## Saturday, October 8, 2016

### LeetCode OJ - Nth Digit

Problem:

Analysis:

Note that within a block, the pattern is pretty regular. All we need is to make sure we know which block a digit is in. This can be done by checking them one by one

Solution:

The first block goes from 1 - 9, these are 9 1 digit numbers. Therefore there are 9 digits.
The second block goes from 10 - 99, these are 99 - 10 + 1 = 90 2 digit numbers. Therefore there are 180 digits.
The third block goes from 100 - 999, these are 999 - 100 + 1 = 900 3 digit numbers. Therefore there are 2700 digits.
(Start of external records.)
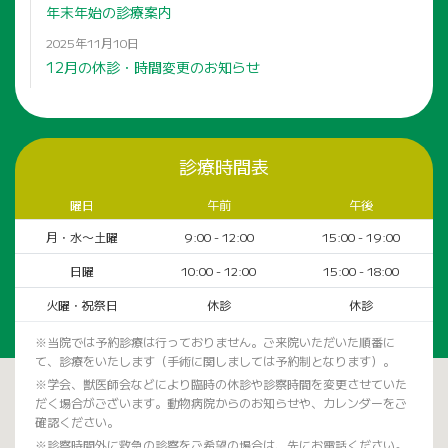
年末年始の診療案内
2025年11月10日
12月の休診・時間変更のお知らせ
診療時間表
曜日
午前
午後
月・水〜土曜
9:00 - 12:00
15:00 - 19:00
日曜
10:00 - 12:00
15:00 - 18:00
火曜・祝祭日
休診
休診
※当院では予約診療は行っておりません。ご来院いただいた順番に
て、診療をいたします（手術に関しましては予約制となります）。
※学会、獣医師会などにより臨時の休診や診察時間を変更させていた
だく場合がございます。動物病院からのお知らせや、カレンダーをご
確認ください。
※診察時間外に救急の診察をご希望の場合は、先にお電話ください。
The pattern should be fairly obviously now. Just check if the input is within the certain block, find the number out and do digit extraction.

Code:

#include "stdafx.h"

// https://leetcode.com/problems/nth-digit/

#include "LEET_NTH_DIGIT.h"
#include <map>
#include <iostream>
#include <sstream>
#include <vector>
#include <string>

using namespace std;

namespace _LEET_NTH_DIGIT
{
class Solution
{
public:
int findNthDigit(int n)
{
// Programmer reasons with 0 based index
n--;
long long blockBase = 1;
int blockValueSize = 1;
while (true)
{
// An exclusive index for the 'value' that is in the block
long long blockCeil = blockBase * 10;

// Number of digits in the block
long long blockSizeLong = (blockCeil - blockBase) * blockValueSize;

int intMax = ~(1 << 31);

int blockSize = blockSizeLong > intMax ? intMax : (int)blockSizeLong;

if (n < blockSize)
{
// We are now within a block

// What is the index in the block are we talking about?
int index = n / blockValueSize;

// Now we get the value of that number
long long value = blockBase + index;

// Which digit (are we talking about), this is 0 based, counting from most significant digit
int digit = n % blockValueSize;

// Change it to 1 based
digit++;

// Counting from the least significant digit instead
digit = blockValueSize - digit + 1;

// Digit extraction
while (digit > 1)
{
value /= 10;
digit--;
}
return value % 10;
}
else
{
// Move to the next block
n -= blockSize;
blockBase *= 10;
blockValueSize++;
}
}
}
};
};

using namespace _LEET_NTH_DIGIT;

int LEET_NTH_DIGIT()
{
Solution solution;
for (int i = 1; i <= 200; i++)
{
cout << solution.findNthDigit(i);
}
cout << endl;
return 0;
}